### EXERCISE AIM
Narrow the data below down to the lines containing "aquatic".
DATA EXTRACT Start Marker
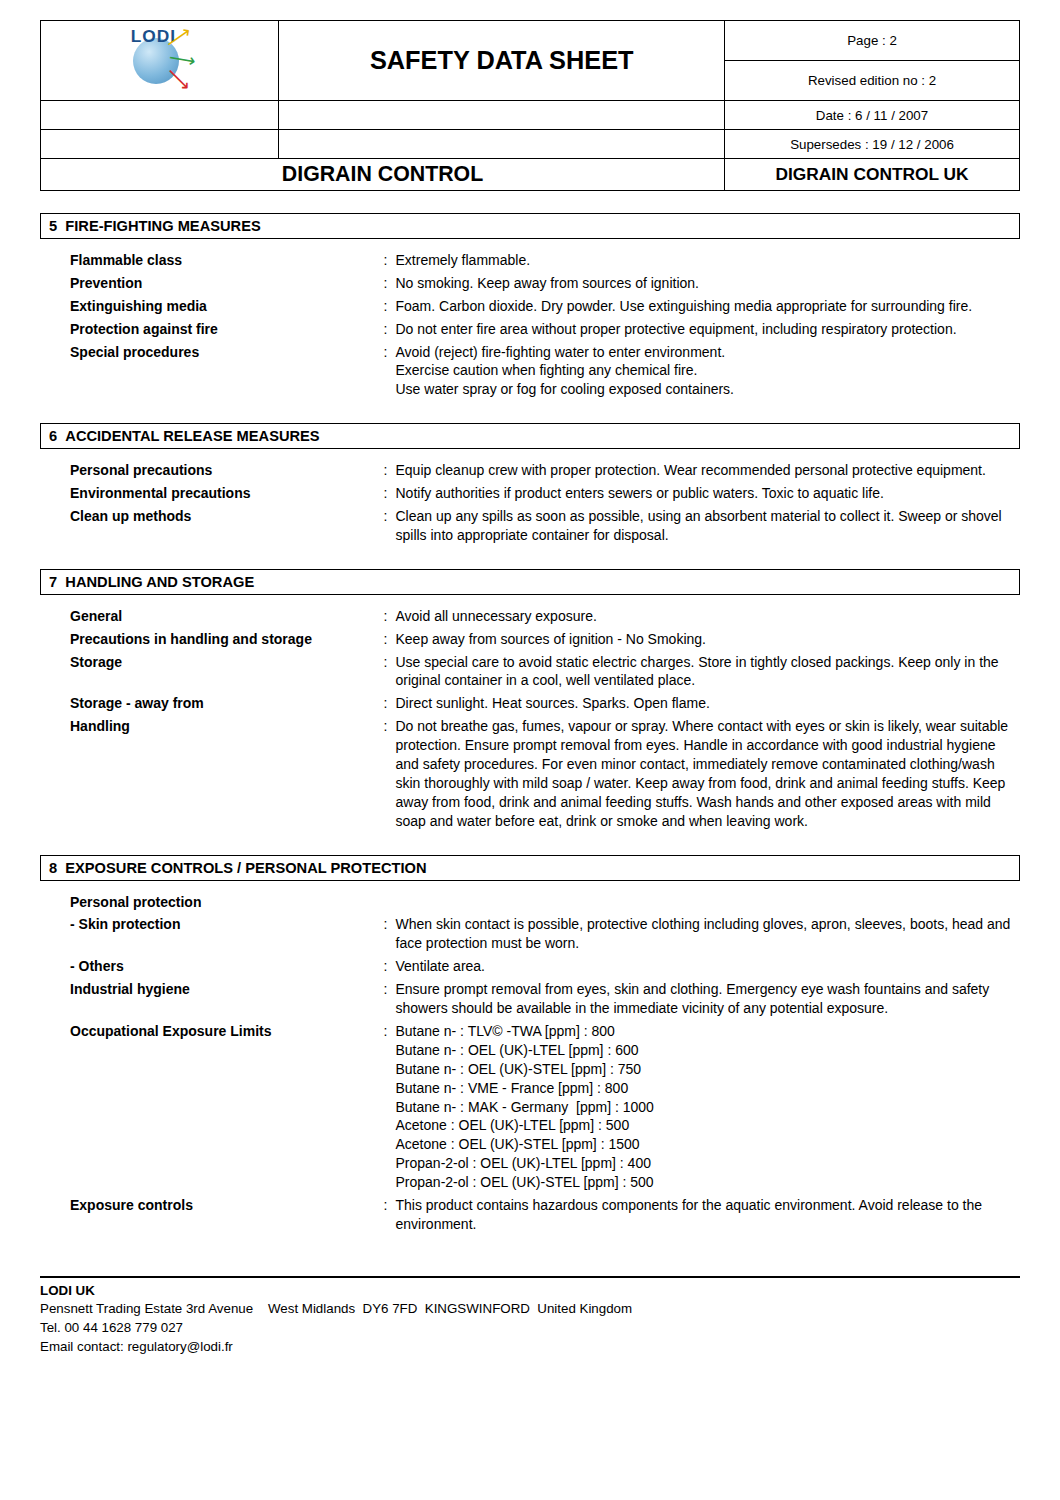| LODI ⟶ ⟶ ⟶ | SAFETY DATA SHEET | Page : 2 |
| Revised edition no : 2 |
| | | Date : 6 / 11 / 2007 |
| | | Supersedes : 19 / 12 / 2006 |
| DIGRAIN CONTROL | DIGRAIN CONTROL UK |
5 FIRE-FIGHTING MEASURES
| Flammable class | : | Extremely flammable. |
| Prevention | : | No smoking. Keep away from sources of ignition. |
| Extinguishing media | : | Foam. Carbon dioxide. Dry powder. Use extinguishing media appropriate for surrounding fire. |
| Protection against fire | : | Do not enter fire area without proper protective equipment, including respiratory protection. |
| Special procedures | : | Avoid (reject) fire-fighting water to enter environment. Exercise caution when fighting any chemical fire. Use water spray or fog for cooling exposed containers. |
6 ACCIDENTAL RELEASE MEASURES
| Personal precautions | : | Equip cleanup crew with proper protection. Wear recommended personal protective equipment. |
| Environmental precautions | : | Notify authorities if product enters sewers or public waters. Toxic to aquatic life. |
| Clean up methods | : | Clean up any spills as soon as possible, using an absorbent material to collect it. Sweep or shovel spills into appropriate container for disposal. |
7 HANDLING AND STORAGE
| General | : | Avoid all unnecessary exposure. |
| Precautions in handling and storage | : | Keep away from sources of ignition - No Smoking. |
| Storage | : | Use special care to avoid static electric charges. Store in tightly closed packings. Keep only in the original container in a cool, well ventilated place. |
| Storage - away from | : | Direct sunlight. Heat sources. Sparks. Open flame. |
| Handling | : | Do not breathe gas, fumes, vapour or spray. Where contact with eyes or skin is likely, wear suitable protection. Ensure prompt removal from eyes. Handle in accordance with good industrial hygiene and safety procedures. For even minor contact, immediately remove contaminated clothing/wash skin thoroughly with mild soap / water. Keep away from food, drink and animal feeding stuffs. Keep away from food, drink and animal feeding stuffs. Wash hands and other exposed areas with mild soap and water before eat, drink or smoke and when leaving work. |
8 EXPOSURE CONTROLS / PERSONAL PROTECTION
| Personal protection | | |
| - Skin protection | : | When skin contact is possible, protective clothing including gloves, apron, sleeves, boots, head and face protection must be worn. |
| - Others | : | Ventilate area. |
| Industrial hygiene | : | Ensure prompt removal from eyes, skin and clothing. Emergency eye wash fountains and safety showers should be available in the immediate vicinity of any potential exposure. |
| Occupational Exposure Limits | : | Butane n- : TLV© -TWA [ppm] : 800 Butane n- : OEL (UK)-LTEL [ppm] : 600 Butane n- : OEL (UK)-STEL [ppm] : 750 Butane n- : VME - France [ppm] : 800 Butane n- : MAK - Germany [ppm] : 1000 Acetone : OEL (UK)-LTEL [ppm] : 500 Acetone : OEL (UK)-STEL [ppm] : 1500 Propan-2-ol : OEL (UK)-LTEL [ppm] : 400 Propan-2-ol : OEL (UK)-STEL [ppm] : 500 |
| Exposure controls | : | This product contains hazardous components for the aquatic environment. Avoid release to the environment. |
LODI UK
Pensnett Trading Estate 3rd Avenue West Midlands DY6 7FD KINGSWINFORD United Kingdom
Tel. 00 44 1628 779 027
Email contact: regulatory@lodi.fr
DATA EXTRACT End Marker
### SOLUTION BELOW
| Environmental precautions | : | Notify authorities if product enters sewers or public waters. Toxic to aquatic life. |
| Exposure controls | : | This product contains hazardous components for the aquatic environment. Avoid release to the environment. |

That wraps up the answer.